Not all the hammerheads had read the memo; some charged through open spaces like a NFL running back, bumping some of the divers (such as me) or gliding closely over the top of the divers’ heads.
After a while, Levarity traded off his feeding job to Watson or Williams and one of them would stand behind the group as a lookout — safety diver.
The second afternoon of diving was even mellower than the first. There were only six passengers — all avid shark divers.
The straight line gave way to a loose diamond shaped infantry platoon patrol formation. These divers, including a professional videographer, were intent on getting the best images they could.
The hammerhead shark diving experience may sound scary, but Watson said the sharks are well versed in the feeding routine and there have been no incidents.
Sharks have been swimming in the oceans for about 450 million years, way before dinosaurs showed up 230 million years ago, modern humans 60,000 years ago, and recorded civilization 5,000 years ago.
Over the eons, sharks, have developed remarkable capabilities to locate and catch prey.
Sharks have receptors sensitive to electric fields that are every bit as developed and important to the shark as sight, hearing, smell, touch and taste. All shark species use electroreception ability to locate prey. Sharks also use their electrosensors to help navigate across the oceans electromagnetic fields
A shark’s skeleton is made entirely of cartilage (like human noses and ears). Cartilage is lighter and more flexible than bone and helps the shark maintain neutral buoyancy and flexible swimming ability. The shark’s jaws and backbone contain calcium salts to add strength.
Hammerhead sharks can grow to 20 feet long and weigh from 500 to 1,000 pounds. Their teeth are extremely sharp and have a triangle shape. Their heads are wide and very thick, resembling a hammer at both ends.

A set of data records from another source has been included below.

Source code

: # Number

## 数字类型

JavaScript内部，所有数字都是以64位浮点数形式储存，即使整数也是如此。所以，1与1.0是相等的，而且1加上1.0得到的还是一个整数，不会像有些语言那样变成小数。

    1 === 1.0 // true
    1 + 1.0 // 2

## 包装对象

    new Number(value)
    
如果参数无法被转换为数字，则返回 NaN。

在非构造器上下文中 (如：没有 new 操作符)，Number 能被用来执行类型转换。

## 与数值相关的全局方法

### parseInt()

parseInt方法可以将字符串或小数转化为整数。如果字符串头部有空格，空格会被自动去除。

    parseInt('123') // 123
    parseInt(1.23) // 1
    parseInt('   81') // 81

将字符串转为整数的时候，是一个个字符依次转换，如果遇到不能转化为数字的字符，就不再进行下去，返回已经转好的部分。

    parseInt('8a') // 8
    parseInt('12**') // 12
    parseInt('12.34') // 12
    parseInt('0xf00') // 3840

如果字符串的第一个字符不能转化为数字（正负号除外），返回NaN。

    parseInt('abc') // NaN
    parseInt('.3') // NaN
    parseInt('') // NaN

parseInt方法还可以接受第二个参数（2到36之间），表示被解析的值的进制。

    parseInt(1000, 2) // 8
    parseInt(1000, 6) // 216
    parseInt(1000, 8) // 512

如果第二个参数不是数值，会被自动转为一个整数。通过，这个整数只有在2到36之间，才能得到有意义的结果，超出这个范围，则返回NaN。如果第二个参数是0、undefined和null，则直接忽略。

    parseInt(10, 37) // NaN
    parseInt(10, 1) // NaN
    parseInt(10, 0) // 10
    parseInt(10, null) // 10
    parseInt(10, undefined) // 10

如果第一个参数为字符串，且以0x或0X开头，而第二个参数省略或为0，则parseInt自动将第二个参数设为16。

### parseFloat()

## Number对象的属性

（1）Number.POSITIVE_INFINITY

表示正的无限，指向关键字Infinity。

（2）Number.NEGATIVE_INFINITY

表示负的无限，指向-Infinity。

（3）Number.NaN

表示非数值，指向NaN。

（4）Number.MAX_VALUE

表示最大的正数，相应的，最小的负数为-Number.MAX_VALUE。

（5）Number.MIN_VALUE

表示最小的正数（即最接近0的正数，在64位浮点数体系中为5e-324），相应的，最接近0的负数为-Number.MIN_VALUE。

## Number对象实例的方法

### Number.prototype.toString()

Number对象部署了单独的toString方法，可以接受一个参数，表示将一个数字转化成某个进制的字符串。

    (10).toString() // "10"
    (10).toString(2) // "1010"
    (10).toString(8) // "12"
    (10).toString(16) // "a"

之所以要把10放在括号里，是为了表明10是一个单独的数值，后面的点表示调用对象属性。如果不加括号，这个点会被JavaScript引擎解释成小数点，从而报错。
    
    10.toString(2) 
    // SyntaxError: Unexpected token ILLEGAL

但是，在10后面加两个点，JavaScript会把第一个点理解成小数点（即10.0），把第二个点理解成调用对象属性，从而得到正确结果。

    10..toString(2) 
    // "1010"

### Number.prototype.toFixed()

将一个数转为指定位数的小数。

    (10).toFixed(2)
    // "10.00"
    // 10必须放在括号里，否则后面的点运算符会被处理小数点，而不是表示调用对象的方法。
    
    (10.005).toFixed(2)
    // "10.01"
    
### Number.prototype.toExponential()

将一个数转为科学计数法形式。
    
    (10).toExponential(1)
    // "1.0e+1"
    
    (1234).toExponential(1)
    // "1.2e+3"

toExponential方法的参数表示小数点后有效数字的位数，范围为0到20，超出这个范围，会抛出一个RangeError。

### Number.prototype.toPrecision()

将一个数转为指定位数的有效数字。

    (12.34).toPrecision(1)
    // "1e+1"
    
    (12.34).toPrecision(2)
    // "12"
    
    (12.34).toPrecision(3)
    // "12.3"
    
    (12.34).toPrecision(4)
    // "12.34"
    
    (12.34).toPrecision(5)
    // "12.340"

Their eyes are located at the ends giving them a better visual range than most other sharks. The highly specialized sensory organs on their wide, mallet-shaped heads give them the ability to scan the ocean for food. One of the sensory organs is the ampullae of Lorenzini, which enables sharks to detect prey including its favorite meal, stingrays that usually bury themselves under the sand.
There is all manner of lodging available in Bimini. I stayed in a quaint European-style bed and breakfast (dinner included) called Hog Haven run by a long time Keys resident Doug Norris. It was a very unique experience (worthy of a one-act play) that involved a beautiful Bahamian girl of 12, a young woman from Las Vegas whose boyfriend is a male super model, and a shark enthusiast from Australia who writes a shark blog. Norris’ friendly charm made the stay feel like I was visiting family.
I always am glad to return to the Florida Keys after a trip. But, a short jaunt over to Bimini is a treat, especially if you want to experience easy, laid-back, world-class shark diving that is just a hop, skip and jump away from home.